Sunday, July 19, 2009
Financial Storm Clouds Brewing?
The potential bankruptcy of CIT Financial might go little noticed outside the financial world, but could have potentially serious ramifications for the sports world. CIT has been a major financial player in the sports world and the NHL in particular. CIT has provided, among other loans, refinancing for the $130MM loan on ScotiaBank Place, the home of the Ottawa Senators; a $200MM loan facility used by Daryl Katz to purchase the Edmonton Oilers; and was a part of the $350MM loan syndicate that financed the construction of "The Rock"- the Prudential Center, home of the New Jersey Devils. It is also believed that they are one of the lenders financing the purchase of the Montreal Canadiens by the Molson brothers. Oh yes, I almost forgot. CIT is also a lender to the Nashville Predators. The Preds currently have a $20MM line of credit with the embattled lender, and CIT was on the hook for $40MM to William "Boots" del Biaggio. That debt was used to as a portion of the proceeds to obtain his 27% interest in the Preds and is currently tied up in bankruptcy court.
The financial arrangements of these loans I have referenced are to private enterprises and therefore are not publicly disclosed. Assume for a moment, however, that these loans have a "call" provision, meaning that the lender can re-negotiate the terms of the loan after a certain period of time. This is often a standard practice with sizable loans. Some call provisions even give an out to the lending institution in that they do not have to renew the loan but can demand for the outstanding balance to be paid in full. "So what?", you might ask. Consider this- you have a loan that was issued by a healthy lender under agreed upon terms that worked for the borrower. Now you have to re-negotiate the loan after a certain period of time, but your lender is now in dire financial straits. If, and that is a big if, you can re-negotiate the loan, the terms may not be as favorable. In fact, they may not be workable at all for the economics surrounding your hockey club. Well, you say, that's fine. I will just find another lender to work with me. In today's economic and lending environment, that is much easier said than done. The potential for an owner, or owners, is to face a financial doomsday scenario- unable to refinance at agreeable terms or find another lender to step in and take over the debt. As well, imagine, if an owner is trying to sell an NHL franchise in today's market. Financing that sale for a new buyer is going to be difficult, if not impossible, and their are very few owners that have the financial horsepower to write a check for most sports franchises.

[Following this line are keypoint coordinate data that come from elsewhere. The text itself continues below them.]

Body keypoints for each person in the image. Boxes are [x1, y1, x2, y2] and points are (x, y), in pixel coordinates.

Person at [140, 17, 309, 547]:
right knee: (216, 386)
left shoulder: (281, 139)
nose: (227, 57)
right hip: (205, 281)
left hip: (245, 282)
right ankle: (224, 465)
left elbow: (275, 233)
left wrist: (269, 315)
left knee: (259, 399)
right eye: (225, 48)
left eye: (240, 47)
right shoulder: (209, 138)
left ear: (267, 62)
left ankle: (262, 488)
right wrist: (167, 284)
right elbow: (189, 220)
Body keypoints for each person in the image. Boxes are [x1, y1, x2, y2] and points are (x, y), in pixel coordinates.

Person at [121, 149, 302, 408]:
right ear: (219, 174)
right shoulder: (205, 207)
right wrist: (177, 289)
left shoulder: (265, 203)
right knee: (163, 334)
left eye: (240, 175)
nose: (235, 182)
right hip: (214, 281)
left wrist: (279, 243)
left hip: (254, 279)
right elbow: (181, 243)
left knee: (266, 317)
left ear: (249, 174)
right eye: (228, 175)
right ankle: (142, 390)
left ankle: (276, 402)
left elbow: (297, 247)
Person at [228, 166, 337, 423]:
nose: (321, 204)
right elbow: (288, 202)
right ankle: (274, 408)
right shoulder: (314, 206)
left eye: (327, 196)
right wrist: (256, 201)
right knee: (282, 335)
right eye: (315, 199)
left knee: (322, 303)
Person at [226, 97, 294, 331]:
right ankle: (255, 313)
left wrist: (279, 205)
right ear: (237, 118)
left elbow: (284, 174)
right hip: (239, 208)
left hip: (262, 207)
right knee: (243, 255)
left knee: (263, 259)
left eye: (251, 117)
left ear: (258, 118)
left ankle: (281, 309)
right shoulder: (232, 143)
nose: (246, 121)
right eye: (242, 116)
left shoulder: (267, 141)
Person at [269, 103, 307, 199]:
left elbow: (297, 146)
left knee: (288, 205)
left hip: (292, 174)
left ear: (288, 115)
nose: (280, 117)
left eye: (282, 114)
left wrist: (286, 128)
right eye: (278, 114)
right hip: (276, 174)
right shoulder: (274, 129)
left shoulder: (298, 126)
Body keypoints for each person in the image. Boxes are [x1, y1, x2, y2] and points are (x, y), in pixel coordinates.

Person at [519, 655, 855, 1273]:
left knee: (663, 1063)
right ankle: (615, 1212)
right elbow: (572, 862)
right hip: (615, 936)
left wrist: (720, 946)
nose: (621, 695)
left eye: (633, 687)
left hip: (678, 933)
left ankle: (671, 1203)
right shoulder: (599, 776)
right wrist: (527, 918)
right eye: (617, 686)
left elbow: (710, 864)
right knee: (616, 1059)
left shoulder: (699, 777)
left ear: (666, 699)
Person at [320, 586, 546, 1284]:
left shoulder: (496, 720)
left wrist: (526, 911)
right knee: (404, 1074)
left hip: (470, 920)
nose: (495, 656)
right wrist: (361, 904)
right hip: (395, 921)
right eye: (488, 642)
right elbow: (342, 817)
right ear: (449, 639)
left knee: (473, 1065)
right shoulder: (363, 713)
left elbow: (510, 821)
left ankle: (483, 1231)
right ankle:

The effects of this situation with CIT, and with lending to the sports world in general, can be devastating. Team owners could be faced with finding alternative sources of financing, which I believe will be difficult. Many teams use lines of credit to fund short term operating shortfalls and cash flow needs, and will be pinched if those dry up, forcing an owner to pony up more persoanl cash (if possible). Term loans that are re-negotiated at higher rates or less than favorable terms could force teams to divert operating revenue to debt service. That operating revenue is used from everything from funding payroll to operating an arena. Quality of the product on ice and the fan experience could suffer. And in the current environment, franchise values could fall. The market value of anything is only what a willing buyer will (and can) pay. It is the ability to pay that will be in question. Remember, I said that there are very few potential team owners that have the ability to write a check for a franchise. Most rely on some form of financing, and with few lenders willing to fund these purchases, values will ultimately fall.
There is no doubt the financial landscape has changed. The impact of those changes will not be positive and will take years to play out. It remains to be seen how these changes will impact the NHL and the sports world.